A second form of critical discussion would be testing empirically the
implications of R-A theory. As to research methods appropriate for such
542
- - - - - - - testing, readers may wish to consult the numerous studies in the management
and marketing literatures testing the resource-based view of the firm. However,
a caution here is in order. R-A theory adopts a resource-based view of the firm.
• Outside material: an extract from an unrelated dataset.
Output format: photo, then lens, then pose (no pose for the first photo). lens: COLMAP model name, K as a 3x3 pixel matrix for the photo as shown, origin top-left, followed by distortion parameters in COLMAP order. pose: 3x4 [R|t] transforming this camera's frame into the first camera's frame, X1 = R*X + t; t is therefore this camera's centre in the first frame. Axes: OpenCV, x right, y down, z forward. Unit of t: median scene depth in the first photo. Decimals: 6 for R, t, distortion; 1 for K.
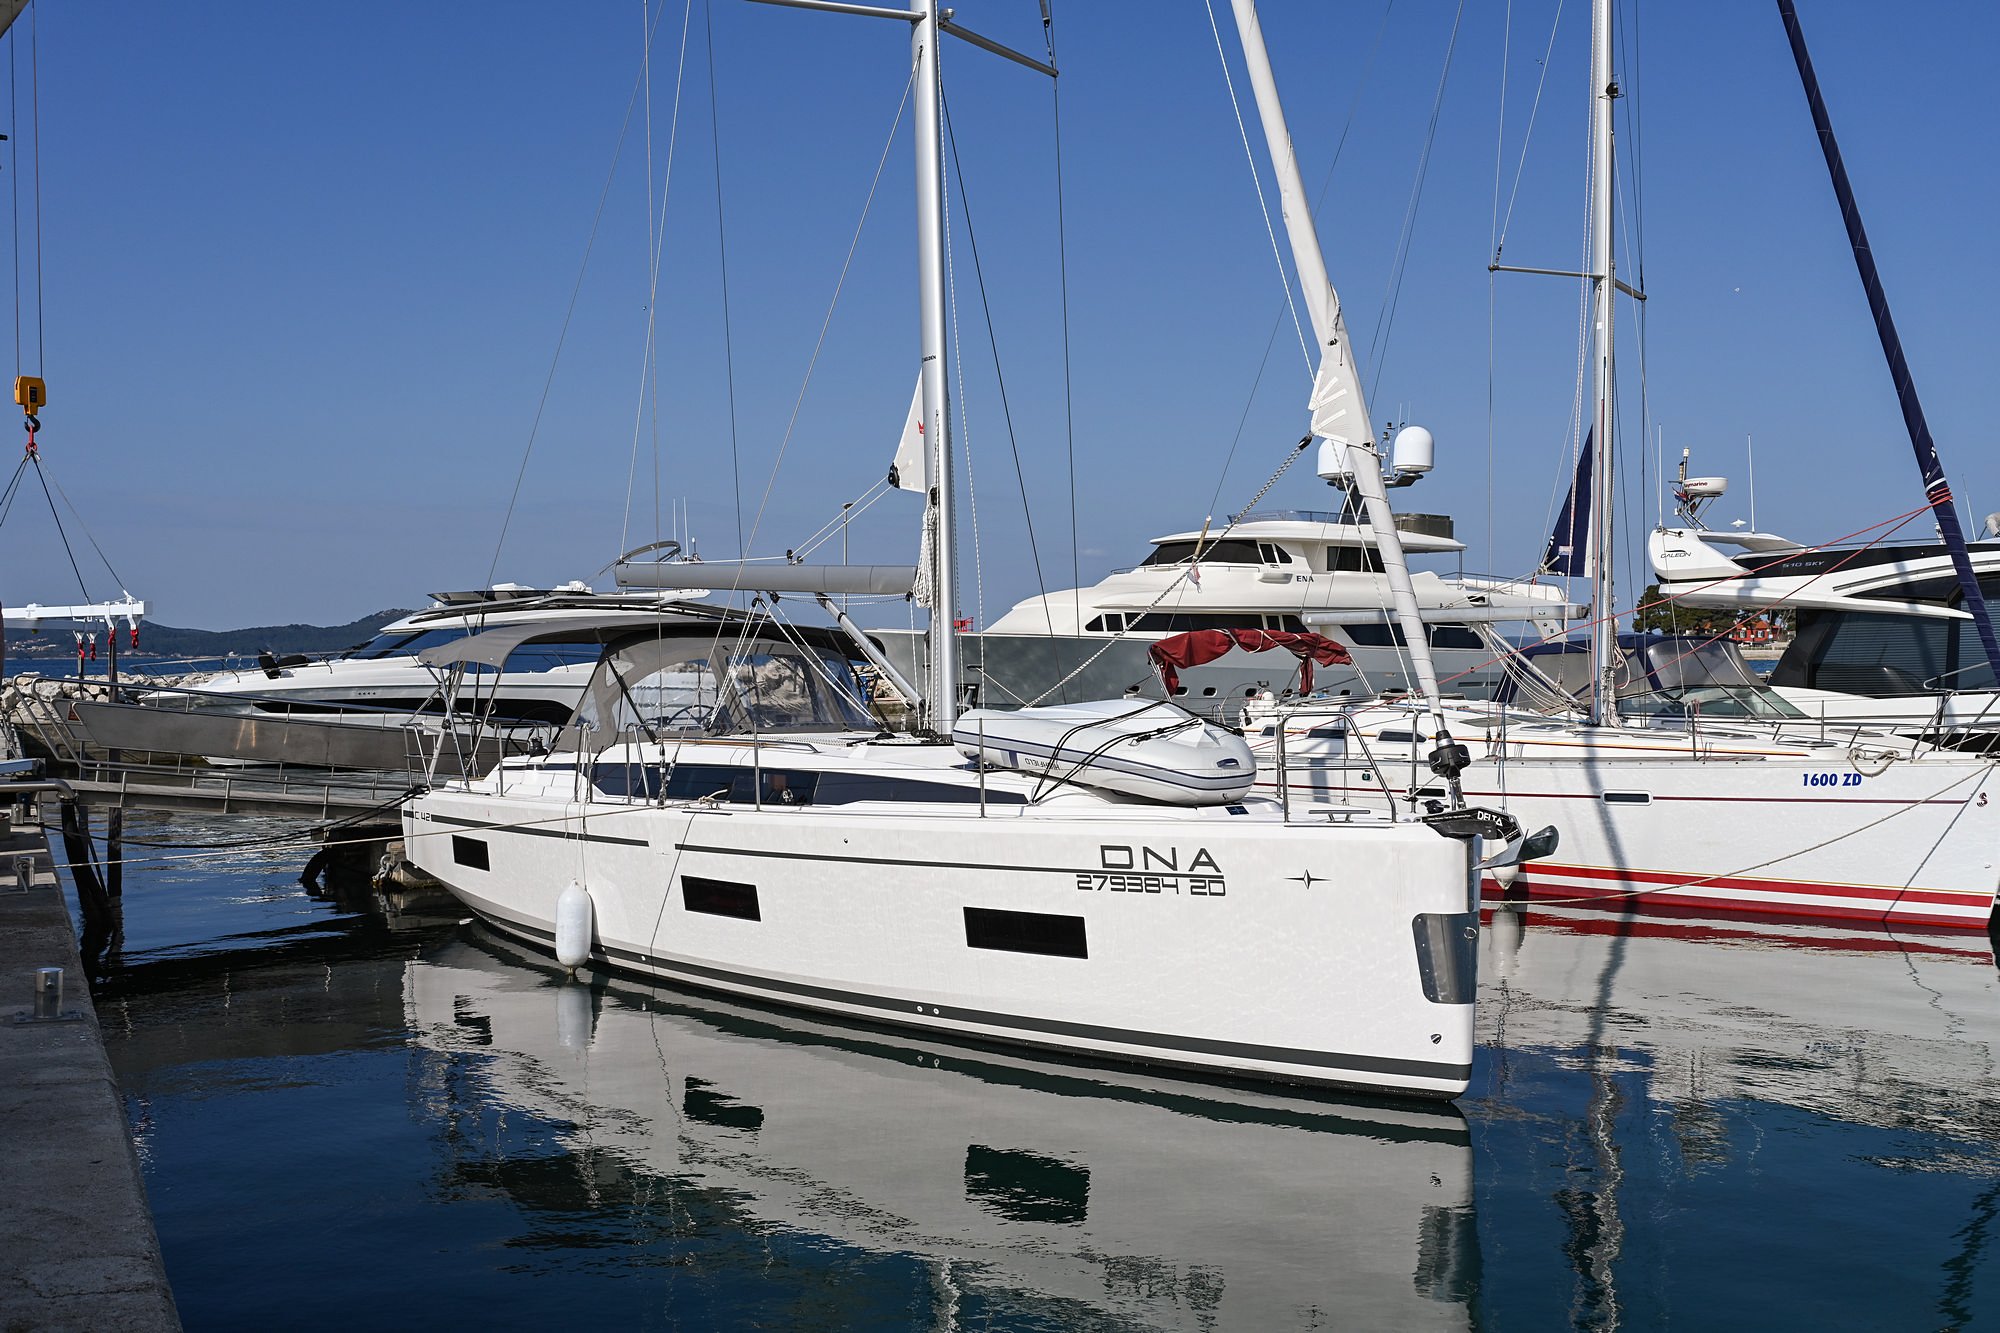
lens RADIAL K [[1854.3, 0, 1008.7], [0, 1854.3, 653.9], [0, 0, 1]] dist [-0.005561, 0.000000]
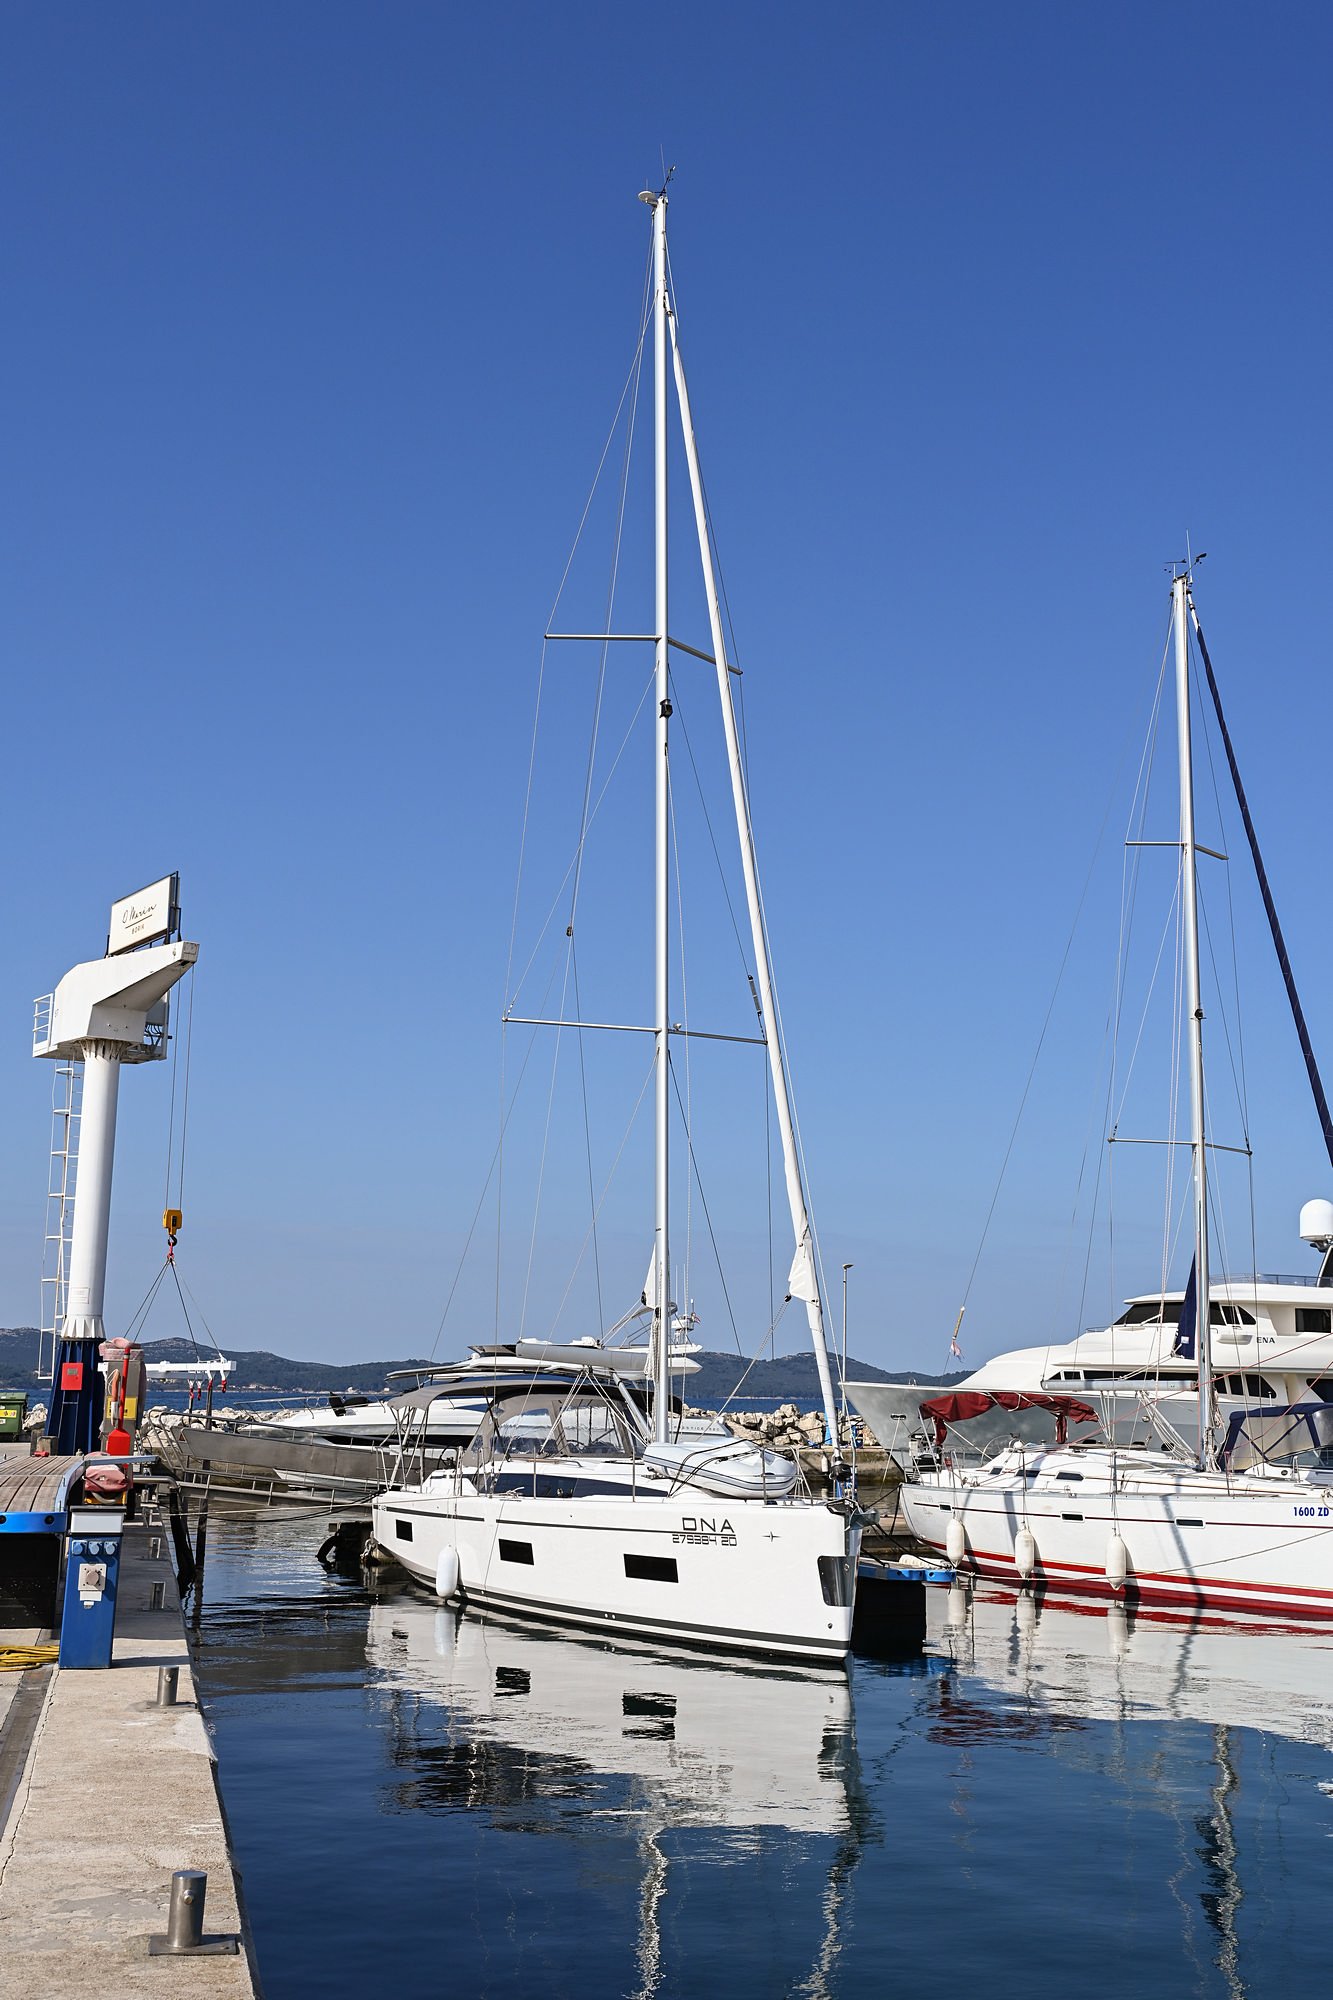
lens RADIAL K [[1854.3, 0, 656.3], [0, 1854.3, 1003.9], [0, 0, 1]] dist [-0.005561, 0.000000]
pose [[0.973369, -0.029246, -0.227370, 0.268452], [-0.019133, 0.978004, -0.207705, -0.007499], [0.228444, 0.206524, 0.951400, -0.505167]]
There is no such thing as the resource-based view of the firm. In particular,
many versions of the resource-based view specifically adopt a neoclassical,
static equilibrium approach. Therefore, the research methods employed in all
tests of the resource-based view would be not appropriate for testing R-A
theory.
A third form of critical discussion would focus on the premises of R-A
theory. As discussed previously, GTC maintains that the premises of R-A
theory (Table II) constitute the descriptively realistic, general case of
competition. Indeed, R-A theory adopts the philosophical position of scientific
realism. Therefore, each premise of the theory is a candidate for critical
discussion. If a premise is found lacking, it should be replaced with a more
descriptively realistic version.
A fourth form of critical evaluation would be to compare the merits of R-A
theory with other theories of competition. GTC contrasts R-A theory with
neoclassical, perfect competition theory. Many critics at conferences argue that
there are theories of competition other than perfect competition against which
R-A theory should be compared. However, to date these critics have spoken of
"other theories of competition" in only the most general sense. If there are other
theories of competition that should be compared with R-A theory, what are the
foundational premises and structures of these theories? Specifically, how do the
premises of these theories differ from those in Table II? How do the structures
of these theories differ from those articulated in Figures I and II? Note that it is
only by comparing rival structures and foundational premises that one can
clearly evaluate how and why theories are consistent or inconsistent, saying
different things or saying the same things differently, genuinely rival or
actually complementary.
Finally, critical discussion might focus on developing the public policy
implications of resource-advantage theory. GTC argues that public policy
should promote vigorous R-A competition when the goals of public policy are
wealth creation, productivity, and economic growth. What if the goal of an
equitable distribution of income is adopted? Are equity and economic growth
by means of R-A competition in conflict? If so, what definition of "equitable
distribution" is- implied? These questions and many others remain open to
critical discussion. I invite all scholars to participate in the debate over GTC.